*** Texte fourni ***
Le taxi nous dépose au marché de Dantokpa – le plus grand marché à ciel ouvert d’Afrique de l’Ouest. Notre excursion touristique de la journée. Premier réflexe de Yovo yovo : trouver un guide. Parmi ceux qui attendent là, au coin d’une allée, à alpaguer les touristes pour mieux les arnaquer, on en choisi un – chétif, mignon et innocent. Déodat, six ans – quand on vient à sa rencontre il nous raconte tout de go qu’il se fait appeler Zizou parce qu’il est né le jour de la finale de la coupe du monde – celle de 1998 bien sûr. Six ans le gamin – et c’est en sa compagnie qu’on part se perdre dans la foule de ce trouve-tout gargantuesque et vertigineux.

Zizou et ses copains

Zizou et ses copains

Naïma et Déodat. Faut pas que je les perde de vue. Faut pas que je les perde de vue. Et ça se bouscule tout partout autour de moi, ça se serre tout contre moi. Un autre café-lait concentré sucré pour me tenir alerte – il m’en faut un. Parfois je dois courir rastas au vent dans ce labyrinthe pour rattraper Naïma.

À un stand de bouffe qui pue la friture et la viande laissée au soleil depuis trop longtemps elle me dit : «  On est comme une pointe de lait dans un océan de café. ». Cette phrase me marque et me détend – je suis plus à même de lutter contre la marée humaine qui m’attend à chaque allée, dans chaque coin.

Ici des fabricants de djembés qui s’attellent à la tache – un stand pour touristes – façonner le bois, tirer la peau, la nouer dessus – tout ça pour épater les péquins.
*** Entrées de données ***
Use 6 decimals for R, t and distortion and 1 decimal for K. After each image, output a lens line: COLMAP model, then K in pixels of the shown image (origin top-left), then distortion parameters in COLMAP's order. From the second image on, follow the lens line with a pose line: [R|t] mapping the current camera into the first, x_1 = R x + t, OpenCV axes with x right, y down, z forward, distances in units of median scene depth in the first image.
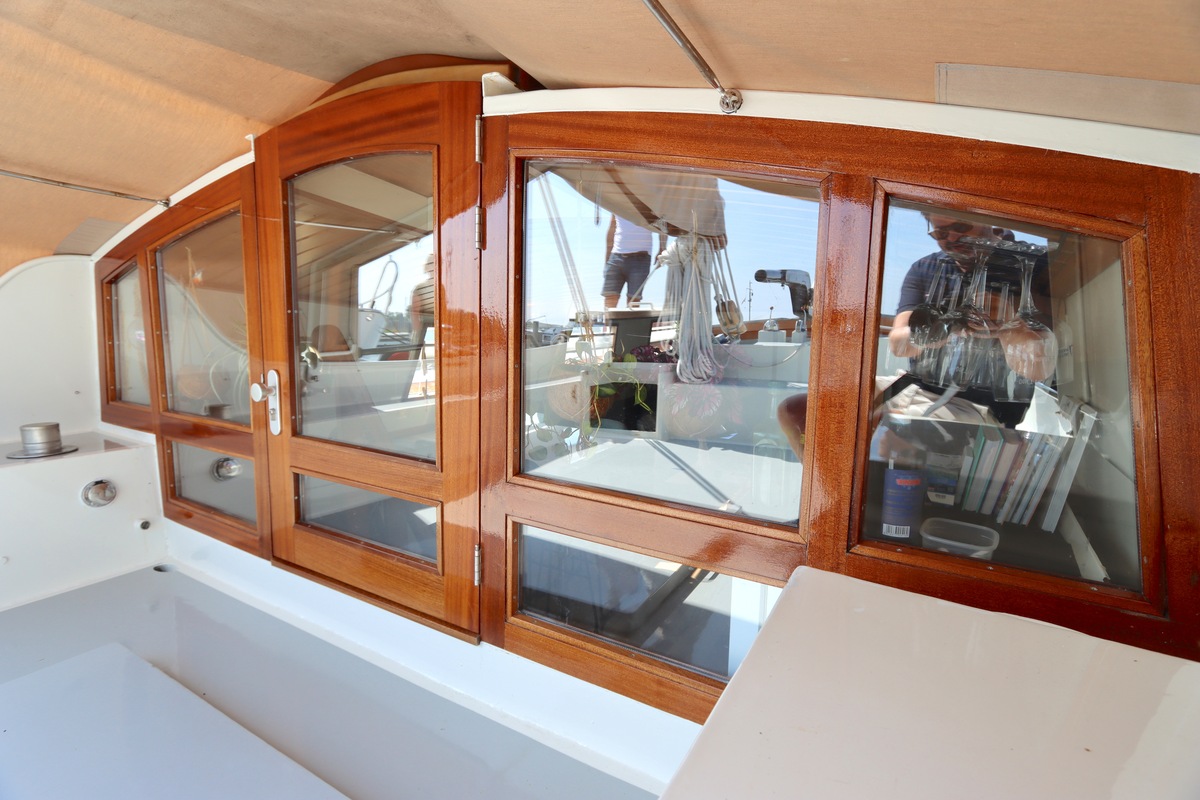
lens RADIAL K [[568.5, 0, 600.6], [0, 568.5, 397.3], [0, 0, 1]] dist [-0.024687, 0.004432]
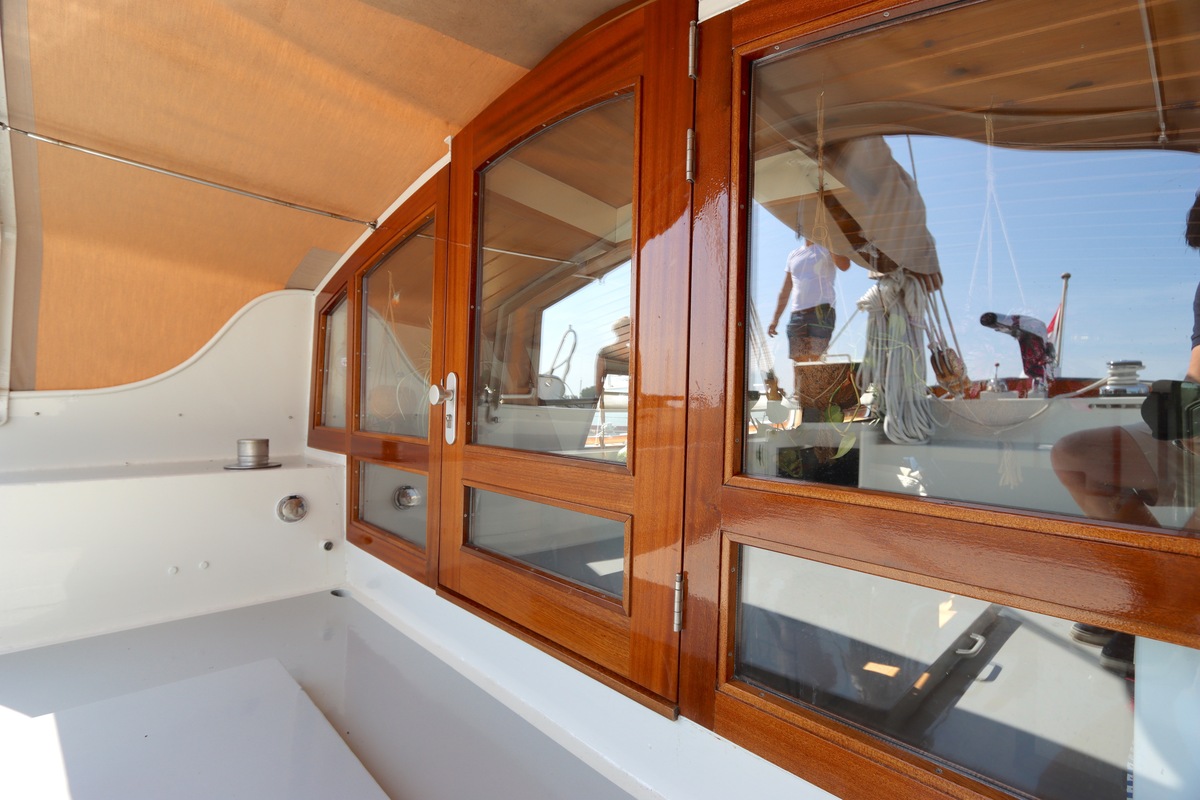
lens RADIAL K [[568.5, 0, 600.6], [0, 568.5, 397.3], [0, 0, 1]] dist [-0.024687, 0.004432]
pose [[0.957463, -0.004971, -0.288512, -0.077229], [-0.036913, 0.989527, -0.139549, 0.106872], [0.286184, 0.144263, 0.947252, 0.185731]]
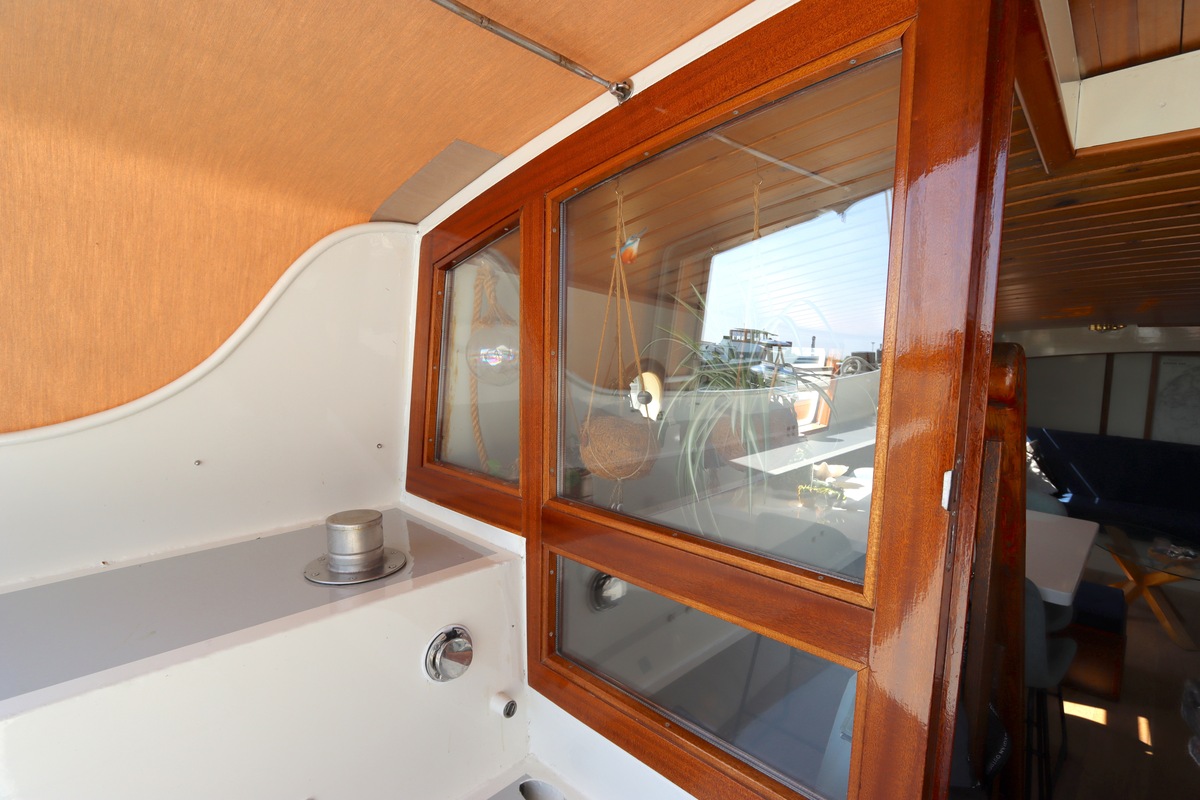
lens RADIAL K [[587.9, 0, 601.8], [0, 587.9, 396.5], [0, 0, 1]] dist [-0.023424, -0.000154]
pose [[0.973615, 0.025587, -0.226760, -0.717460], [-0.033716, 0.998918, -0.032047, -0.067205], [0.225694, 0.038846, 0.973423, 0.544964]]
***
§ Pistes d'exploration:
- A) Dans le texte sur le marché de Dantokpa, pourquoi Déodat se fait-il appeler Zizou ?
- B) Modifie le passage du texte sur le marché de Dantokpa qui commence par « Le taxi nous » et s'arrête après « gargantuesque et vertigineux. » en remplaçant « guide » par « accompagnateur ».

§ Résultats:
- A) Parce qu'il est né le jour de la finale de la coupe du monde de 1998.

- B)
Le taxi nous dépose au marché de Dantokpa – le plus grand marché à ciel ouvert d’Afrique de l’Ouest. Notre excursion touristique de la journée. Premier réflexe de Yovo yovo : trouver un accompagnateur. Parmi ceux qui attendent là, au coin d’une allée, à alpaguer les touristes pour mieux les arnaquer, on en choisi un – chétif, mignon et innocent. Déodat, six ans – quand on vient à sa rencontre il nous raconte tout de go qu’il se fait appeler Zizou parce qu’il est né le jour de la finale de la coupe du monde – celle de 1998 bien sûr. Six ans le gamin – et c’est en sa compagnie qu’on part se perdre dans la foule de ce trouve-tout gargantuesque et vertigineux.